One of the challenges of being a one eyed king in the kingdom of the blind is that the ego starts to believe all of it’s own hype. For a lot of the time I try my best to be invisible whilst I’m working because it is very easy, as a human being, to start to think that I matter more than the messages and work that I do. It’s also easy to go too much the other way and stop myself from being noticed because the ego is busy working on self-sabotage. Working with abilities that are often portrayed as ‘woo woo’, ‘weird’ or fakery you have to build up a resilience to taking yourself much too seriuosly.
Today I had a long conversation about why I make myself available to teach people about mediumship & spirituality. I have to say that the idea of being a teacher of anything originally brought up a lot of resistance in me. I couldn’t accept that I had enough knowledge to teach anything to anyone. My ego played into my lack of confidence & self esteem bringing up lots of times when I had failed to get the info across to someone I was supposed to be teaching. My Guides kept telling me that I could help people learn about their own abilities but I kept dragging my heels about launching my own workshops & classes.
I kept going to other people’s workshops & classes, read as many books as I could afford to buy and listened to lots of mediums and psychics talk about developing their abilities. However I didn’t feel like all this research was helping me shift the resistance. Here is where the Guides got clever. They drifted a book across my path for me to read. Only the introduction though! I didn’t actually purchase the book and read it until a considerable time later. The book was Osho’s ‘The Chakra Book: Energy and Healing Power of the Subtle Body’. I opened the introduction and read
Is knowledge about esoteric subjects such as chakras, collective unconsciousness, energy fields, really helpful along the way or not? Or will whatever is needed come to me through experience, in it’s own time?
Anything that is needed will come of it’s own accord, in it’s own time. All this so-called esoteric knowledge about chakras, energy fields, kundalini, astral bodies, is dangerous as knowledge. As an experience, it is a totally different thing. Don’t acquire it as knowledge. If it is needed for your spiritual growth, it will come to you in it’s right time, and then it will be an experience.
Reading that question and answer I realised that what I did have a lot of was experiences relating to my spiritual journey and how I developed my mediumship. I also had a lot of experience of counselling vulnerable people, building trust and applying an ethical framework to what I did. At last I understood that my teaching was all about being able to explain the experiences people were having by reference to the questions my journey had posed for me. I could support them whilst they processed the knowledge they had gained about themselves and the world through their experiences. And I could offer a different point of view, a possible explanation or a framework within which they might make some more sense of their experience.

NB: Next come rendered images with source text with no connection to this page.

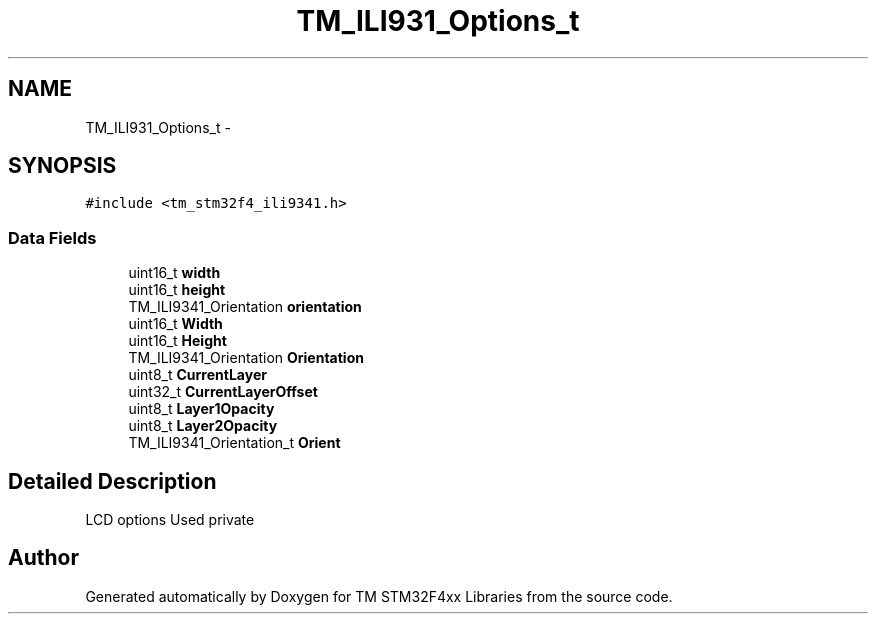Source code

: .TH "TM_ILI931_Options_t" 3 "Wed Mar 18 2015" "Version v1.0.0" "TM STM32F4xx Libraries" \" -*- nroff -*-
.ad l
.nh
.SH NAME
TM_ILI931_Options_t \- 
.SH SYNOPSIS
.br
.PP
.PP
\fC#include <tm_stm32f4_ili9341\&.h>\fP
.SS "Data Fields"

.in +1c
.ti -1c
.RI "uint16_t \fBwidth\fP"
.br
.ti -1c
.RI "uint16_t \fBheight\fP"
.br
.ti -1c
.RI "TM_ILI9341_Orientation \fBorientation\fP"
.br
.ti -1c
.RI "uint16_t \fBWidth\fP"
.br
.ti -1c
.RI "uint16_t \fBHeight\fP"
.br
.ti -1c
.RI "TM_ILI9341_Orientation \fBOrientation\fP"
.br
.ti -1c
.RI "uint8_t \fBCurrentLayer\fP"
.br
.ti -1c
.RI "uint32_t \fBCurrentLayerOffset\fP"
.br
.ti -1c
.RI "uint8_t \fBLayer1Opacity\fP"
.br
.ti -1c
.RI "uint8_t \fBLayer2Opacity\fP"
.br
.ti -1c
.RI "TM_ILI9341_Orientation_t \fBOrient\fP"
.br
.in -1c
.SH "Detailed Description"
.PP 
LCD options Used private 

.SH "Author"
.PP 
Generated automatically by Doxygen for TM STM32F4xx Libraries from the source code\&.
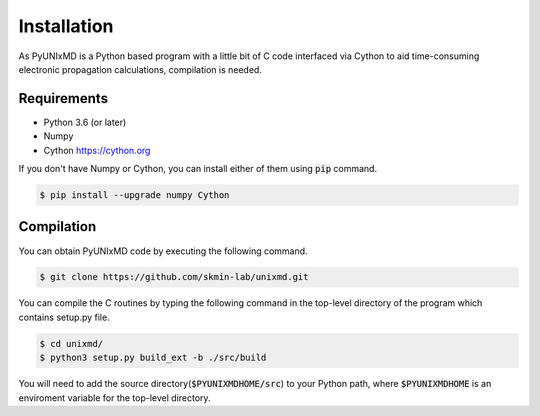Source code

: ==========================
Installation
==========================

As PyUNIxMD is a Python based program with a little bit of C code interfaced via Cython to aid time-consuming
electronic propagation calculations, compilation is needed.

Requirements
^^^^^^^^^^^^^^^^^^^^^^^^^^

-  Python 3.6 (or later)

-  Numpy

-  Cython https://cython.org

If you don't have Numpy or Cython, you can install either of them using :code:`pip` command.

.. code-block:: bash

   $ pip install --upgrade numpy Cython

Compilation
^^^^^^^^^^^^^^^^^^^^^^^^^^

You can obtain PyUNIxMD code by executing the following command.

.. code-block:: bash

   $ git clone https://github.com/skmin-lab/unixmd.git

You can compile the C routines by typing the following
command in the top-level directory of the program which contains setup.py file.

.. code-block:: bash

   $ cd unixmd/
   $ python3 setup.py build_ext -b ./src/build

You will need to add the source directory(:code:`$PYUNIXMDHOME/src`) to your Python path, where :code:`$PYUNIXMDHOME` is an enviroment variable for the top-level directory.
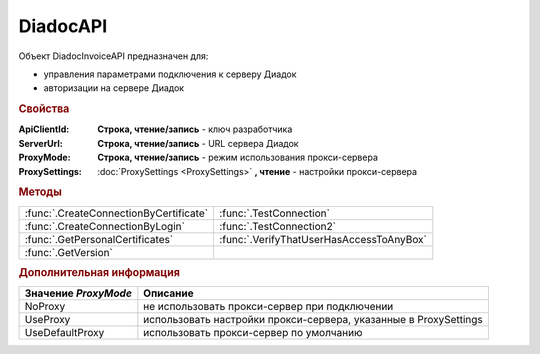 DiadocAPI
=========


Объект DiadocInvoiceAPI предназначен для:

* управления параметрами подключения к серверу Диадок
* авторизации на сервере Диадок


.. rubric:: Свойства

:ApiClientId:
  **Строка, чтение/запись** - ключ разработчика

:ServerUrl:
  **Строка, чтение/запись** - URL сервера Диадок

:ProxyMode:
  **Строка, чтение/запись** - режим использования прокси-сервера

:ProxySettings:
  :doc:`ProxySettings <ProxySettings>` **, чтение** - настройки прокси-сервера


.. rubric:: Методы

+--------------------------------------+----------------------------------------+
|:func:`.CreateConnectionByCertificate`|:func:`.TestConnection`                 |
+--------------------------------------+----------------------------------------+
|:func:`.CreateConnectionByLogin`      |:func:`.TestConnection2`                |
+--------------------------------------+----------------------------------------+
|:func:`.GetPersonalCertificates`      |:func:`.VerifyThatUserHasAccessToAnyBox`|
+--------------------------------------+----------------------------------------+
|:func:`.GetVersion`                   |                                        |
+--------------------------------------+----------------------------------------+


.. function:: DiadocAPI.CreateConnectionByCertificate(Thumbprint[, Pin])

  :Thumbprint: ``Строка`` Отпечаток сертификата
  :Pin:        ``Строка`` Пин-код или пароль от контейнера сертификата

  Возвращает :doc:`объект логического соединения <Connection>`, созданного по сертификату с указанным отпечатком.
  Поиск сертификата происходит в хранилище `Личное` пользователя и, если там сертиифкат не найден - в хранилище `Личное` машины.
  Если *Pin* не задан, то будет использоваться пин-код/пароль, запомненный в крипто-провайдере или пустая строка



.. function:: DiadocAPI.CreateConnectionByLogin(Login, Password)

  :Login:    ``Строка`` Логин пользователя
  :Password: ``Строка`` Пароль пользователя

  Возвращает :doc:`объект логического соединения <Connection>`, созданного по логину и паролю



.. function:: DiadocAPI.GetPersonalCertificates(UserStore=TRUE)

  :UsePersonalStore: ``Булево`` Поиск производится в хранилище пользователя

  Возвращает :doc:`коллекцию <Collection>` :doc:`сертификатов <PersonalCertificate>`, установленных в хранилище `Личное`. Поиск может производиться в хранилище пользователя или машины



.. function:: DiadocAPI.GetVersion()

  Возвращает строку с версией используемой компоненты



.. function:: DiadocAPI.TestConnection()

  Проверяет возможность соединения с сервером Диадока, используя установленные параметры. Возвращает булево значение

  .. deprecated:: 5.26.3
      Используйте :func:`.TestConnection2`



.. function:: DiadocAPI.TestConnection2()

  Возвращает :doc:`объект с результатами проверки соединения <TestConnectionResult>` с сервером Диадока, используя установленные параметры

  .. versionadded:: 5.26.3



.. function:: DiadocAPI.VerifyThatUserHasAccessToAnyBox(Thumbprint)

  :Thumbprint: ``Строка`` Отпечаток сертификата

  Возвращает булевый признак, означающий есть ли у пользователя с указанным сертификатом доступ к какой-либо организации в Диадок.



.. rubric:: Дополнительная информация

==================== ================================================================
Значение *ProxyMode* Описание
==================== ================================================================
NoProxy              не использовать прокси-сервер при подключении
UseProxy             использовать настройки прокси-сервера, указанные в ProxySettings
UseDefaultProxy      использовать прокси-сервер по умолчанию
==================== ================================================================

I also had a lot of experience about the ego work involved in undertaking a spiritual journey into awareness. My life has been full of ego traps – too much or too little of all sorts of things and the wobbly way I had managed to find a balance. When you stand up and say you are a teacher, or a medium for that matter, there is immediately an ethical question. Do you think that you have all the answers, or the only way to do something, or that there is knowledge that only you should have? It’s tempting to put or allow yourself to be put on a shelf as if on display like a trophy. It’s tempting to be moved to a higher and still higher shelf. Each time you are moved it’s as if you are being ‘polished’ – acknowledged as valuable – by other people’s regard. At some point people start to take what you say as the only truth there is. They might not wish to go out and have the experiences themselves to bring about their own learning. Since you have already had the experiences what better than to follow your ‘truth’.
My grandmother always used to say ‘Pride goes before a fall’. It took me many painful experiences to realise the inner truth of that saying. Being on a higher & higher shelf you can eventually be placed on a pedestal. Every word you say is analysed, discussed and dissected. When your ‘wisdom’ fails to answer the problems that someone else is experiencing you can find that you are being knocked or pulled off that pedestal. Your ego has led you to believe in your own power and influence. You have forgotten that you are in that high position only because others have placed you there. The route into being a ‘reluctant’ teacher is humility. A desire to be as clear as possible and the patience of a saint are useful too (I’m still working on the patience challenge). You must want the best for your students even if they can’t yet see what is the best for them.
I feel it’s time to redraw our definition of teaching. Sharing experiences to support someone else who is having experiences so they can grow as a person is what it’s really about. Really good teachers look forward to the day when their student says ‘I can do it for myself’. They can allow the student to challenge the master. They encourage the student to walk away to find new experiences and opportunities for growth. Then a good teacher will sit back, smile and wait for the student to return. Think about the teacher who inspired you the most. Were they like that?